Dr Bharat Pankhania, a senior clinical lecturer and consultant in communicable disease control at the University of Exeter in the UK, said many European countries were coping well because they were continuing to take basic precautions.

“Countries like Greece, Germany, France, Spain and Italy, they wear their masks and get on with it, and their case numbers are low,” he told The National.

He contrasted the relative success of these countries at maintaining lower case rates with the UK, which fell nine places to 25th position over the past month because of rising case numbers. Covid-related deaths in the UK are running at an average of more than 100 a day.

“The UK has adopted a laissez-faire attitude, so there’s a groundswell of, ‘We don’t want to wear masks and we don’t want to take precautions,’ and we’re behind with our immunisation,” he said.

The top 20 includes Saudi Arabia, which is placed 15th with a Bloomberg Resilience Score of 68.5.

It has a slightly lower vaccination rate, of 66.5 per cent, and slightly tougher restrictions than most countries in the top 10.

Another notable inclusion in the upper reaches of the table is Chile, in eighth position, whose rise of 23 places over the past month reflects an improved situation in South America as a whole.

The Bloomberg Covid Resilience Ranking, which measures the world’s top 53 economies, is not simply an indicator of how well a country is controlling the coronavirus.

Nations (such as China in 28th position) with very low case and death rates but tougher Covid-related restrictions may score below others (such as the UK) with far higher case numbers and death rates but with fewer limitations.

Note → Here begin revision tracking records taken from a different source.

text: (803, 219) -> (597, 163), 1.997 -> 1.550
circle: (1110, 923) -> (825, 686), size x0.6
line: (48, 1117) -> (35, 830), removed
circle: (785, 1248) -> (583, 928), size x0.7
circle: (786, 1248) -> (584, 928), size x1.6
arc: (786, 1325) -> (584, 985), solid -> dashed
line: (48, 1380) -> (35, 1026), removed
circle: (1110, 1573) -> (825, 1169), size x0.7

Measures such as vaccination coverage, quality of healthcare, mortality rates and the extent to which travel has restarted are used to compile the table.

Bloomberg noted that countries in South-East Asia such as Malaysia, Thailand, Vietnam and the Philippines remained in the bottom six of the table for the third month.

While Malaysia, with 75.6 per cent of people fully vaccinated, has a relatively high immunisation rate, the others are lagging, with Thailand having 50.6 per cent fully vaccinated, Vietnam 37.8 per cent and the Philippines on 26 per cent, according to Bloomberg.

“If they haven’t got vaccination coverage in the high 80s, then you always have that fear that people who are not immunised will get severe disease and they will overwhelm the hospital system,” Dr Pankhania said.

Although they are trying to immunise their populations, Dr Pankhania said many nations in South-East Asia had been hampered by a lack of vaccine supply.